The development marks a shift in the Brown shooting investigation. The head of the Federal Bureau of Investigation’s Boston office, Ted Docks, said on Tuesday that there “seems to be no connection” between the two shootings.
Israeli officials, meanwhile, are said to be investigating whether Iran was behind the attack on Loureiro, whose research in energy and physics is of interest to the regime, the Jerusalem Post reported on Wednesday. No suspects have been arrested, and no motive has been identified in the murder investigation.
The Brown shooting investigation has drawn scrutiny and ignited numerous conspiracy theories as authorities have failed to produce a suspect after six days. The speculation prompted Senator Sheldon Whitehouse of Rhode Island to reprimand those spreading “creepy, weird plot ideas” about the possible gunman and direct them to “please just knock it off.”
“Speculation, particularly out on the internet, by people who have no idea what they are talking about, who have no clue about what is happening, is not helpful to the investigation,” Mr.
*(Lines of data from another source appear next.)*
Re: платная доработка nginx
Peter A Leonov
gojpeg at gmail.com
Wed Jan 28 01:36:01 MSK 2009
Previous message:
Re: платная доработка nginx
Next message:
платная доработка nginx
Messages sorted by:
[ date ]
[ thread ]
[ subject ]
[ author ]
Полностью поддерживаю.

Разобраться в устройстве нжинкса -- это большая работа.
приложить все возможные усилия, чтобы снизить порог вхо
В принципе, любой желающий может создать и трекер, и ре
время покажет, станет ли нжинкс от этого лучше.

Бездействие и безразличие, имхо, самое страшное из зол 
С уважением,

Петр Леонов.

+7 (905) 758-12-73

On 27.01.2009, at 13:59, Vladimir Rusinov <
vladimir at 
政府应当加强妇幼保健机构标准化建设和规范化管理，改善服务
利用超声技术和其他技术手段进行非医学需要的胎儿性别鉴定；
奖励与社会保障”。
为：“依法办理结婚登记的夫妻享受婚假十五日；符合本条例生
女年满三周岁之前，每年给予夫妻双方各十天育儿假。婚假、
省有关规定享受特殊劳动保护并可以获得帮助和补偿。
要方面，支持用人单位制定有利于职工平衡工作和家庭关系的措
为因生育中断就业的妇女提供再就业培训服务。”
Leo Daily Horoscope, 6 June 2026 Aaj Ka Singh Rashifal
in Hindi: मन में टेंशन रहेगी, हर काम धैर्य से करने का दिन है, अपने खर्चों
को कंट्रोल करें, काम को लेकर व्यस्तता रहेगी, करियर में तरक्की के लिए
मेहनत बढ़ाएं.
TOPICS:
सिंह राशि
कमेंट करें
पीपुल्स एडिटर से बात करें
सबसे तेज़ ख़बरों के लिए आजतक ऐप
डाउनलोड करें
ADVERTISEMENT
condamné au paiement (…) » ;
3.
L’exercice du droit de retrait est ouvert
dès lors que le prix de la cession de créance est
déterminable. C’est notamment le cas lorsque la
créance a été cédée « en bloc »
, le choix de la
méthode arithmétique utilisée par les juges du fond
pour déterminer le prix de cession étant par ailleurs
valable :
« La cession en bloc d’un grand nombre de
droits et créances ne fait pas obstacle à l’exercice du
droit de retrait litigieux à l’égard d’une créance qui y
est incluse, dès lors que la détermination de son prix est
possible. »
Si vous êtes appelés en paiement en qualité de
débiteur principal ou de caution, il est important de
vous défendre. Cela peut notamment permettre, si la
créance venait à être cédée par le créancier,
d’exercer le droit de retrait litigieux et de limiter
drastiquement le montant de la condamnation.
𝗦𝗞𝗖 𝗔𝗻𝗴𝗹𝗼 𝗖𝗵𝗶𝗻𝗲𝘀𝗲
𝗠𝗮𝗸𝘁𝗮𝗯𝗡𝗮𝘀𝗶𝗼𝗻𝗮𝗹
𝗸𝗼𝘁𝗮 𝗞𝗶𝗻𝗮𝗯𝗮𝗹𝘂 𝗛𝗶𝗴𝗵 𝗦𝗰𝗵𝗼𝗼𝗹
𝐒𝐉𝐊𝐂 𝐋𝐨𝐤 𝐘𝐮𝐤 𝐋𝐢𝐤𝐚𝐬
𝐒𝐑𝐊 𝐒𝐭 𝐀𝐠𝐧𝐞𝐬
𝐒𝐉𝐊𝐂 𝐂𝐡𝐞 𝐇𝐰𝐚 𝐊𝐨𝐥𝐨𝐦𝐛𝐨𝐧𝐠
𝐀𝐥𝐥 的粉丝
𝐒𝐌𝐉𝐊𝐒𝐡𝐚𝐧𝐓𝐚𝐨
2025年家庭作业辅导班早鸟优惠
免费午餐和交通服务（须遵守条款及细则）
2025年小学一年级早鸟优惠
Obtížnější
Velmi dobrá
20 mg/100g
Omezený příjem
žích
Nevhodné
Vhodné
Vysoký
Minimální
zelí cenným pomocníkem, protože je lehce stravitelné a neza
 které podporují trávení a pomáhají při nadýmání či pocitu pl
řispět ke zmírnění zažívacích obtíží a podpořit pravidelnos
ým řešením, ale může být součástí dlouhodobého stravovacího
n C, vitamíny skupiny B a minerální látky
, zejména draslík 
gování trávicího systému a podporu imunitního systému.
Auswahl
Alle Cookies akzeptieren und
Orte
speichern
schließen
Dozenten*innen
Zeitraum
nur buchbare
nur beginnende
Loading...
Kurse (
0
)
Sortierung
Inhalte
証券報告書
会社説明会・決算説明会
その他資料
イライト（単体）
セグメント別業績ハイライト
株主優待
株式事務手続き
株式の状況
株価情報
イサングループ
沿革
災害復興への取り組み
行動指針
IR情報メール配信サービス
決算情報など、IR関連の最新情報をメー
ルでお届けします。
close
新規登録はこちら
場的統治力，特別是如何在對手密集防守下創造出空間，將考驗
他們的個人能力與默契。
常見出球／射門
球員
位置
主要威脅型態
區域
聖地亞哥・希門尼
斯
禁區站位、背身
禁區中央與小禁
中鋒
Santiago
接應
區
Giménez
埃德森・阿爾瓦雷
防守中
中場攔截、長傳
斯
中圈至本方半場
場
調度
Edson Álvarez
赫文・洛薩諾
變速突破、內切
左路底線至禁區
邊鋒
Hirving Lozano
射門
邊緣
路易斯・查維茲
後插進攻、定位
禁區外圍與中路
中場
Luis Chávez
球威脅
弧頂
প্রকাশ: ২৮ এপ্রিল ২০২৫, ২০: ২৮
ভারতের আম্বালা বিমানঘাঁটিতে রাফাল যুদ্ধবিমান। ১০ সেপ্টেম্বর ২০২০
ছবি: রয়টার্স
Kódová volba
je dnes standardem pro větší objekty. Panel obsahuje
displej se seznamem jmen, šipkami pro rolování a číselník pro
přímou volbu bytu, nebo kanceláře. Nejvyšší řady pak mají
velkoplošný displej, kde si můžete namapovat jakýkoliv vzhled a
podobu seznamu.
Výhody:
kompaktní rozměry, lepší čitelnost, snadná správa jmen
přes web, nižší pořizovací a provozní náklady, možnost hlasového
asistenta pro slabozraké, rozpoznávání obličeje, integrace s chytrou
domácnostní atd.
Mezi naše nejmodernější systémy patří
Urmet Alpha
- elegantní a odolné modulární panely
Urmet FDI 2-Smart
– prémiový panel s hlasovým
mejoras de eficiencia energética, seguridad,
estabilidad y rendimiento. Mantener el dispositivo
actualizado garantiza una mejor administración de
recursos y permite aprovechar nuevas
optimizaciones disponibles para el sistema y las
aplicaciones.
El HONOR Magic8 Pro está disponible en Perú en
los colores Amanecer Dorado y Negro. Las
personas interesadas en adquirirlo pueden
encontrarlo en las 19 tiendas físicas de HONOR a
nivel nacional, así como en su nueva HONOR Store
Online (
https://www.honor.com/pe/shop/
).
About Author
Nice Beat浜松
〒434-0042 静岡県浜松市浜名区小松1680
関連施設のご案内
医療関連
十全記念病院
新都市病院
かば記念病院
Whitehouse said on Wednesday. “It gets people agitated and revved up and causes a lot of stupidity to cascade into tip lines that then law enforcement officials have to try to work through.
FBI director Kash Patel on Monday faced a deluge of criticism after he touted the bureau’s detainment of a 24-year-old man from Wisconsin who was later released. Providence officials stated there was only “a quantum of evidence which justified detaining this person as a person of interest.”
Mr. Patel has previously been accused of premature announcements during ongoing investigations. Following the murder of conservative figurehead Charlie Kirk, Mr. Patel faced backlash for announcing on X that a suspect was in custody when the shooter had not yet been apprehended.
The handling of the 24-year-old’s detainment and release prompted the former deputy commissioner of the New York City Police Department, John Miller, to share his suspicion that there has been “friction” between the Providence police and the FBI over the ordeal.
On Wednesday, Rhode Island’s attorney general, Peter Neronha, insisted that “There’s no discouragement among people who understand that not every case can be solved quickly.”